If you are building a house in areas with heavy snowfall in winter, consider installing a roof house to withstand the pressure. If there is too much snow on the roof, your home can collapse, causing property damage or death. The best roof construction should allow snow or ice to melt quickly or slide off the roof without causing significant damage. A roofer with decades of experience building houses like https://www.roofmasterlubbock.com/ can help you design such roofs.
Before installing a roof in your home, consider the sturdiness and slope of your roof. This guide explains the basics of roofing that can withstand winter.
Factors to consider when designing a home that can withstand winter
If you live in a region with snowfall in winter, consider building a house that does not collect snow and rests on the roof.
Here are the factors to consider in order to come up with the best roof construction plans to withstand the winter.
- Types of roofing materials to be installed
- Roof angles (slopes) through which snow can slide off the roof
- Number of openings on the roof
Now let's look at how the three factors affect your roof design for the winter climate.
1. Types of roofing materials to be installed
Some roofing materials wear out faster in extremely snowy climates, which increases roof maintenance costs. For this reason, you should invest in a roofing material that can withstand winter and allow the snow to melt or slide easily. The best roofing materials for winter, when properly installed, should provide additional insulation for your home. You should also protect your home from the effects of cold, snowy weather. After all, the roofing material should offer little snow resistance.
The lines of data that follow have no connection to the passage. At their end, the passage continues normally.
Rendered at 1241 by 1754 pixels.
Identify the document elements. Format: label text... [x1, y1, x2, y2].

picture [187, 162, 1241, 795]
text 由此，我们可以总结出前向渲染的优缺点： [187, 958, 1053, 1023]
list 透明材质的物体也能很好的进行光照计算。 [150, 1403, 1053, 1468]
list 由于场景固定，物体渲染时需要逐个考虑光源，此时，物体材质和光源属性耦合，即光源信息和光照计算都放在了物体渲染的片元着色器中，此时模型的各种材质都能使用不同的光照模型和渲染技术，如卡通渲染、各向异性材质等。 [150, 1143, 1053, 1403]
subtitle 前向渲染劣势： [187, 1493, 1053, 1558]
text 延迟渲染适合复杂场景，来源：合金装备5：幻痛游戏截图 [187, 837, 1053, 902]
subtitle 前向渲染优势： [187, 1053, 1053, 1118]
Here are some of the snow-friendly roofing materials that will withstand the winter.
Metal roofing materials
So far, metal is the best roofing material to withstand the devastating effects of snowfall. It has very little resistance to the snow, so the snow can slide off the roof faster when warmed by the sun. Roofing materials, which offer a lot of resistance to the accumulating snow, slow down the melting process. If the snow or water takes longer to run off the roof, there is a good chance it will freeze again and form an ice dam.
Pro tip: Since metal has an R-value of zero, a house with a metal roof will need additional insulation in a snowy climate. Otherwise, the energy costs can increase significantly.
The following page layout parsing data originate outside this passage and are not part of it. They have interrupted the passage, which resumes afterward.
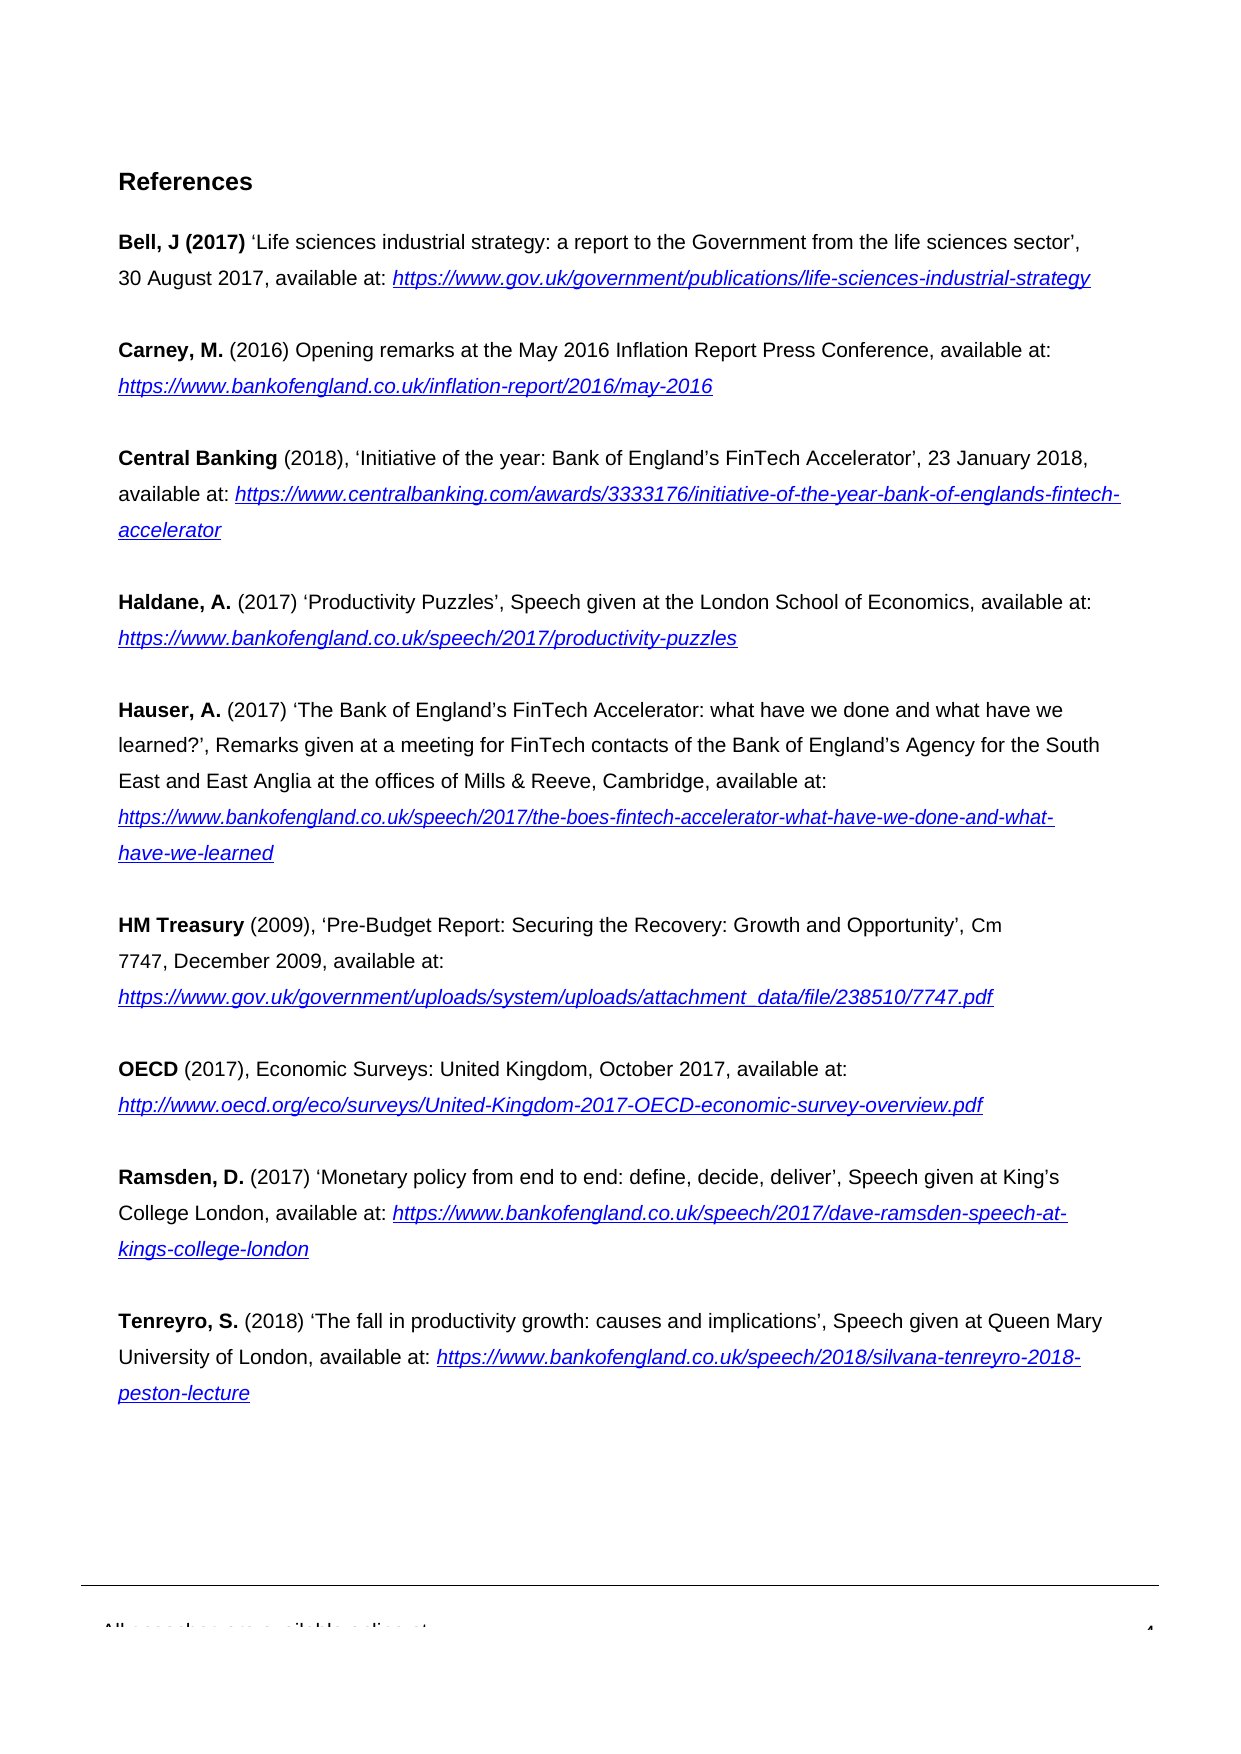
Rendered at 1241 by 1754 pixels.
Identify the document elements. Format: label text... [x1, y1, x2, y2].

text Hauser, A. (2017) ‘The Bank of England’s FinTech Accelerator: what have we done and what have we learned?’, Remarks given at a meeting for FinTech contacts of the Bank of England’s Agency for the South East and East Anglia at the offices of Mills & Reeve, Cambridge, available at: https://www.bankofengland.co.uk/speech/2017/the-boes-fintech-accelerator-what-have-we-done-and-what- have-we-learned [118, 697, 1104, 865]
text HM Treasury (2009), ‘Pre-Budget Report: Securing the Recovery: Growth and Opportunity’, Cm 7747, December 2009, available at: https://www.gov.uk/government/uploads/system/uploads/attachment_data/file/238510/7747.pdf [118, 913, 1004, 1009]
text OECD (2017), Economic Surveys: United Kingdom, October 2017, available at: [118, 1057, 1134, 1081]
text https://www.bankofengland.co.uk/inflation-report/2016/may-2016 [118, 374, 1134, 398]
text http://www.oecd.org/eco/surveys/United-Kingdom-2017-OECD-economic-survey-overview.pdf [118, 1093, 1134, 1117]
text Carney, M. (2016) Opening remarks at the May 2016 Inflation Report Press Conference, available at: [118, 338, 1134, 362]
text Bell, J (2017) ‘Life sciences industrial strategy: a report to the Government from the life sciences sector’, 30 August 2017, available at: https://www.gov.uk/government/publications/life-sciences-industrial-strategy [118, 230, 1092, 290]
text References [118, 167, 1134, 195]
text https://www.bankofengland.co.uk/speech/2017/productivity-puzzles [118, 626, 1134, 650]
text Central Banking (2018), ‘Initiative of the year: Bank of England’s FinTech Accelerator’, 23 January 2018, available at: https://www.centralbanking.com/awards/3333176/initiative-of-the-year-bank-of-englands-fintech- accelerator [118, 446, 1123, 542]
text Ramsden, D. (2017) ‘Monetary policy from end to end: define, decide, deliver’, Speech given at King’s College London, available at: https://www.bankofengland.co.uk/speech/2017/dave-ramsden-speech-at- kings-college-london [118, 1165, 1068, 1261]
text Tenreyro, S. (2018) ‘The fall in productivity growth: causes and implications’, Speech given at Queen Mary University of London, available at: https://www.bankofengland.co.uk/speech/2018/silvana-tenreyro-2018- peston-lecture [118, 1309, 1104, 1404]
text Haldane, A. (2017) ‘Productivity Puzzles’, Speech given at the London School of Economics, available at: [118, 590, 1134, 614]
Fiberglass asphalt shingles
An alternative roofing material that can withstand the snow in winter is fiberglass asphalt shingles. While these shingles aren't as smooth as a metal roofing material, they can still cause snow to melt and slide off the roof. The good news is that fiberglass asphalt shingles are less expensive than metal roofing materials. Plus, you don't need additional insulation as the asphalt shingles provide insulation that can help retain heat inside your home. Unfortunately, asphalt shingles have a shorter lifespan than most roofing materials. They may also not withstand strong winds up to 135 mph.
Slate roofing material
Slate has been a popular roofing material for many years due to its durability and stunning looks. Natural slate can last up to 100 years with good care. It works very well in extremely cold temperatures and can withstand winter. Another reason slate is a perfect roofing material is because it can withstand fire, hailstorms, and high winds up to 100 miles per hour. Slate is also best for pitched roofs, making it perfect for regions with lots of snow. Unfortunately, slate roofing materials are very expensive and heavy, and require additional structural support during installation.
Another roofing material that can withstand winter is plastic tiles. They are extremely light and extremely durable, which makes them perfect roofing materials for residential and commercial properties. They can withstand wind speeds of up to 250 km / h. The good news is that synthetic tiles are also resistant to freeze and thaw cycles. Because of this, no ice or snow can damage your roof in any way. Their R-value is above 2.0 which makes them very energy efficient as they help insulate your home.
2. Roof angle / parking spaces
Roof angles can also influence whether a roof can withstand winter or not. Pitched roofs tend to structurally handle larger loads than flat roofs. If snow accumulates on a flat roof, it can collapse faster than a sloping roof due to the weight of the snow. During the constant freezing and thawing in winter, a sloping roof allows the melting ice to slide off the roof quickly. When the roof is flat, the melting snow is going nowhere. It will rest and freeze again to become a heavy block of ice under the snow. If you live in a region with a snowy climate, do not install a flat roof in your home. Instead, choose a steeper pitched roof that allows the snow to melt and slide off the roof. A simple gable roof works best. Complex roof structures with multiple angles and corners can also disrupt the melting flow of snow and ice on the roof.
3. Openings on the roof
Another factor that can affect your roof's resistance to winter is the number of openings on the roof. Each opening provides a chance for water from the melting ice to get into your home. Such openings include chimneys, skylights, and vents in the bathroom. If there are more openings on your roof, there is a good chance your roof will leak, especially if the materials that seal the openings are damaged. Check the roof openings more often to make sure they are in good condition.
Choosing the right roofing materials that can withstand the winter can help maintain the structural integrity of your home. Install a roofing material that will withstand wind, ice, and snow without being damaged. If you don't know the load your roof can carry, you should work with a roofer to get some ideas on how to design roof houses.